OpenSCAD’s polyhedron() function takes two arguments, points and triangles. (Versions 2014.03 and later can also take faces instead of triangles, but I’m still using 2014.01.) points is a list of $[x, y, z]$ triplets, and triangles then indexes into the list of points to build the triangles. I therefore make a function point(x, y, z) which will save the point into the list and return the index into this list. Most of the program then works using these indexes, rather than the actual point coordinates.

points = []
def point(x, y, z):
    points.append( (x*SCALE,y*SCALE,z*SCALE) )
    return len(points)-1

Slicing the shape

The first step is to slice the shape and get a list of squares. (OpenSCAD expects the points on a triangle to be clockwise when looking at them from the outside, so throughout the program I maintain this clockwise orientation.) Here's the square; line $\overline{P_2 P_3}$ is the part of the square that sits on the graph. The remainder of the square sits above it. I slice the shape into SLICES slices, and output the above square for each slice. This is also where I convert the coordinates into point-list indexes as explained above.

def get_slices():
   for x in scipy.arange(START, END, (END-START)/SLICES):
      yield (
          point(x, y1(x), y1(x)-y2(x)),
         point(x, y2(x), y1(x)-y2(x)),
         point(x, y2(x), 0),
           point(x, y1(x), 0),
       )

Building the polyhedron

All of these slices I have are inside the shape, which isn’t the part that’s visible. The next step is to get all of the faces of the polyhedron by connecting the edge of adjoining slices into quadrilaterals.

First, I make an “end cap” using the slice at the start of the shape. This is necessary because otherwise the end will be left ‘open’ if the first slice is not of size 0, and the shape cannot be exported because it is not a valid 2-manifold.

92	yield slices[0]

Next I generate quadrilaterals conecting each of the sides of ajoining slices. Doing this is relatively simple:

$$ \mbox{Given slices} \substack { \square T_0 T_1 T_2 T_3 \\ \square P_0 P_1 P_2 P_3 } \mbox{, emit faces} \substack { \square T_0 P_0 P_1 T_1 \\ \square T_1 P_1 P_2 T_2 \\ \square T_2 P_2 P_3 T_3 \\ \square T_3 P_3 P_0 T_0 }. $$

(Notice that they all go clockwise when facing outward.)

for this in slices[1:]:
       def face(a, b): return (
           this[a], prev[a],
         prev[b], this[b],
     )
     yield face(0, 1)
     yield face(1, 2)
     yield face(2, 3)
     yield face(3, 0)
     prev = this

The last step in making the polyhedron is to cap off the back end the same as I did with the front end (see above).

> **COMPLETE THE FOLLOWING**
1) Extract from the OpenSCAD passage the span that begins at the words "First, I make" and stops after "a valid 2-manifold.".
2) For each statement, (a) The author works with OpenSCAD version 2014.03, (b) The point function returns an index into the list of points, and (c) The slice at the start of the shape is used to make an end cap, state yes or no for agreement with the OpenSCAD passage and quote the words that decide it.
The data has no connection to the OpenSCAD passage.

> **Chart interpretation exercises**
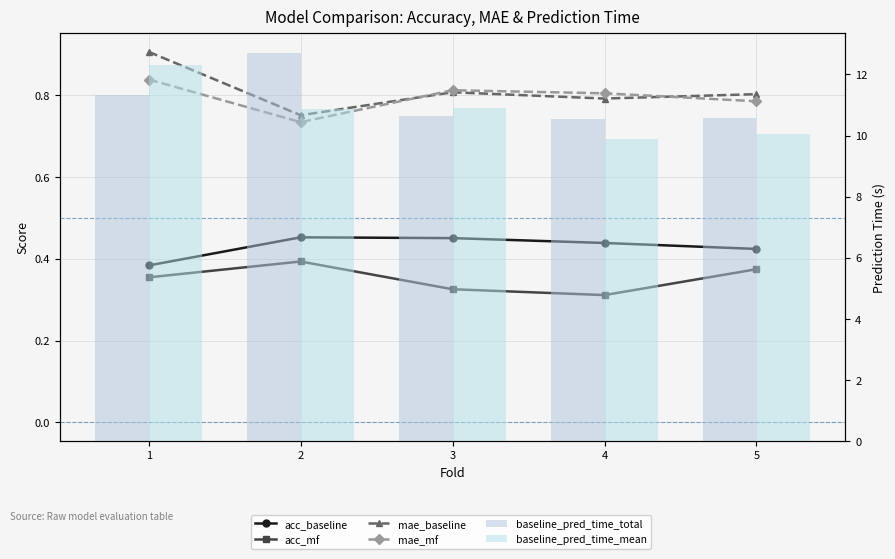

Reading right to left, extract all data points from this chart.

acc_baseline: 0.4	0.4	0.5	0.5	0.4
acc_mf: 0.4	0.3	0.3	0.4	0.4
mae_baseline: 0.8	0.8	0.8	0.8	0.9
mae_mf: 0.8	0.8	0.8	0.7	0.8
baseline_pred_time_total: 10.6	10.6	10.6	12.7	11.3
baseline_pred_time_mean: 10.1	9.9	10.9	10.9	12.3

> **YOUR RESPONSES**
1)
First, I make an “end cap” using the slice at the start of the shape. This is necessary because otherwise the end will be left ‘open’ if the first slice is not of size 0, and the shape cannot be exported because it is not a valid 2-manifold.

2)
(a) No: "but I’m still using 2014.01."
(b) Yes: "which will save the point into the list and return the index into this list."
(c) Yes: "First, I make an “end cap” using the slice at the start of the shape."